La ironía es que las risas desaparecieran justo al arribo de la comedia, claro tono de este cortometraje que mostraba a un chico masturbándose a escondidas mientras observaba las aventuras sexuales de un señor y dos señoritas en una terraza. Al borde del paroxismo se les unía y así completaban un cuarteto ideal: hombre que da sexo oral a mujer que besa a la otra mujer, que a su vez recibe sexo oral del otro hombre. Y viceversa. ¿Y si en la adorable proyección del (¿ingenuo, creíamos?) cine porno silente mujer practica sexo oral a otra mujer y hombre hace lo propio con otro hombre…? Así fue, pero la cámara prefirió mostrar sólo a las chicas (¡vaya vieja fantasía!) y el silencio se hizo denso y rígido, sabrá quién si como los músculos o inclusive, las ideas.
¿Qué faltaba ya hacia el final? Zoofilia, hombre que sodomiza a otro hombre y también a una mujer, y para ello nada mejor que el hilarante cortometraje animado. Buen toque: la animación no es la realidad, ergo, podemos reír sin caer en apuros; porque la piel no es piel, ni el ano es tal. Después de todo, son dibujitos: graciosos, adorables y pornográficos.

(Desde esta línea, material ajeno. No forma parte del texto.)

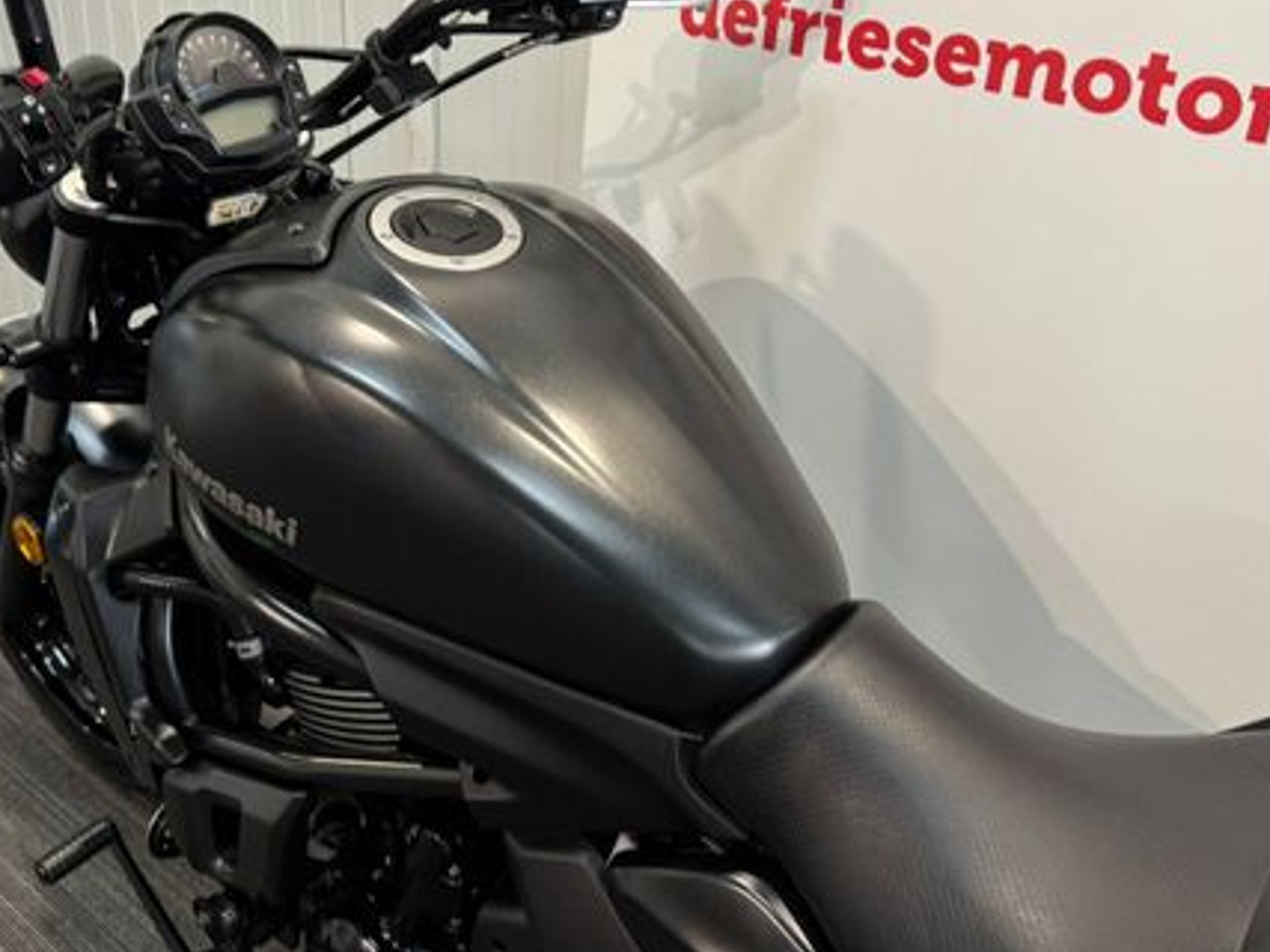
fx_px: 1320
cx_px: 544
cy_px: 369
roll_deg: -1.2
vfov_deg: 39.4
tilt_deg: -25.4
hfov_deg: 51.2
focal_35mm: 36
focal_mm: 6.76
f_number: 1.78
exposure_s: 1/50
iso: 250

La función había sido magnífica y la música en vivo —elemento que hasta ahora omití— absolutamente grandiosa. Quedó, eso sí, la duda en mi cabeza: ¿Qué revela la risa improcedente cuanto la emite quien a claras luces consume cultura? La risa puede delatar incomodidad ante lo desconocido (ignorancia), pacatería o doble moral (sé pero ser una dama me impide reconocerlo en público, finjo pues decoro y que mi mano abanique el bochorno). A consumir cultura entonces, muchachos, que el porno mudo hace al esnob.